((

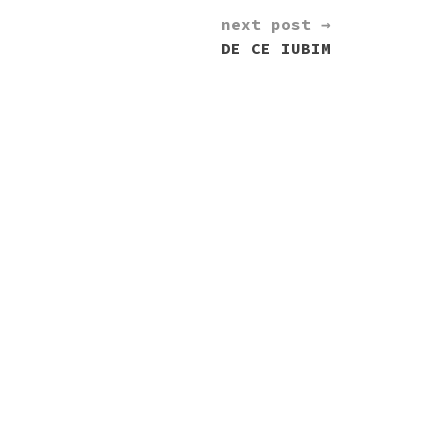
next post →
DE CE IUBIM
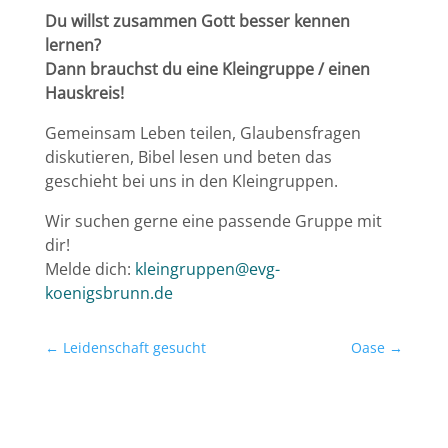
Du willst zusammen Gott besser kennen
lernen?
Dann brauchst du eine Kleingruppe / einen
Hauskreis!
Gemeinsam Leben teilen, Glaubensfragen
diskutieren, Bibel lesen und beten das
geschieht bei uns in den Kleingruppen.
Wir suchen gerne eine passende Gruppe mit
dir!
Melde dich:
kleingruppen@evg-
koenigsbrunn.de
←
Leidenschaft gesucht
Oase
→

))

- What you are asked to do -
Return every line of text from the items above unchanged, leaving out the pictures.

- Output of the task -
next post →
DE CE IUBIM
Du willst zusammen Gott besser kennen
lernen?
Dann brauchst du eine Kleingruppe / einen
Hauskreis!
Gemeinsam Leben teilen, Glaubensfragen
diskutieren, Bibel lesen und beten das
geschieht bei uns in den Kleingruppen.
Wir suchen gerne eine passende Gruppe mit
dir!
Melde dich:
kleingruppen@evg-
koenigsbrunn.de
←
Leidenschaft gesucht
Oase
→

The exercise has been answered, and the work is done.